Importance of the Topic

Barbiturates remain critical targets in clinical toxicology and forensic analysis due to their narrow therapeutic index and potential for misuse. Reliable urinary screening ensures patient safety and supports law enforcement investigations.

Objectives and Study Overview

This study evaluates a streamlined extraction of seven barbiturate drugs from human urine using ISOLUTE SLE+ supported liquid extraction columns coupled with GC-MS detection. The goal is to achieve high recoveries, low limits of quantification, and reproducible performance in a simplified workflow.

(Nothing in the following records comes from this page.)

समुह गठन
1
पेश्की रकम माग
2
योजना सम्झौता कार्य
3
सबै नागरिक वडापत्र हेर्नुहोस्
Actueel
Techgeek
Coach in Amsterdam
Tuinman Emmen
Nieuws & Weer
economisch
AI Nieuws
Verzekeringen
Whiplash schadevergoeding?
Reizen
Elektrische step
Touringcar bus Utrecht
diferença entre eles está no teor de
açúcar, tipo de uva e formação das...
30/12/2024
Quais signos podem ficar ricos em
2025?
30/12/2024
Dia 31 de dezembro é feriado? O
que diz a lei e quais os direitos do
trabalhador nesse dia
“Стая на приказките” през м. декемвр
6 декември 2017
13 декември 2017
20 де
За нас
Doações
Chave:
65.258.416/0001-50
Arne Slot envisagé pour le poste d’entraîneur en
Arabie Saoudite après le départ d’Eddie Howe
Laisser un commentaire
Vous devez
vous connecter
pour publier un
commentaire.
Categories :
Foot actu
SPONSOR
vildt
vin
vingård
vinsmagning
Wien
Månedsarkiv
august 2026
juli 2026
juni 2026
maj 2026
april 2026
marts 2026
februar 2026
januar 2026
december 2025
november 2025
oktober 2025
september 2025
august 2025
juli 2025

Methodology and Instrumentation

The workflow comprises:

• Sample pretreatment: Mix 500 μL urine with 500 μL 100 mM ammonium acetate buffer (pH 5).
• Loading: Apply the 1 mL pretreated sample to an ISOLUTE SLE+ 1 mL column and allow absorption for 5 minutes.
• Extraction: Elute barbiturates with two 2.5 mL aliquots of dichloromethane under gravity, followed by a brief vacuum step.
• Post-extraction: Evaporate eluate to dryness at room temperature under a nitrogen stream and reconstitute in 200 μL ethyl acetate.

Instrumentation parameters include:

• Gas chromatography: Helium carrier at 2 mL/min; splitless inlet at 150 °C; oven ramp from 120 to 290 °C at 15 °C/min; in-port flash alkylation with 1 μL sample and 1 μL 0.2 M TMAH in methanol.
• Mass spectrometry: Source at 230 °C, quadrupole at 150 °C, solvent delay 7 minutes, SIM mode across six time windows targeting characteristic ions for each barbiturate.

Main Results and Discussion

The method delivered quantitative recoveries between 103 and 108% at 10 ng/mL for all seven analytes, with relative standard deviations below 10% (n=3). Chromatograms showed clear separation of compounds within 7.5 to 11 minutes without matrix interferences or emulsion issues.

Benefits and Practical Applications

• High analyte recovery and precision ensure reliable quantification at low ng/mL levels.
• Supported liquid extraction eliminates emulsion formation and reduces hands-on time.
• Simple evaporation and reconstitution streamline sample preparation in high-throughput laboratories.

Future Trends and Possibilities

Emerging opportunities include automation of the SLE+ workflow, extension to other drug classes, integration with LC–MS platforms for complementary data, and adoption of greener solvents to enhance sustainability in bioanalytical laboratories.

Conclusion

The ISOLUTE SLE+ GC-MS method offers a robust, efficient, and reproducible solution for the extraction and analysis of barbiturates in human urine, meeting stringent requirements for forensic and clinical toxicology applications.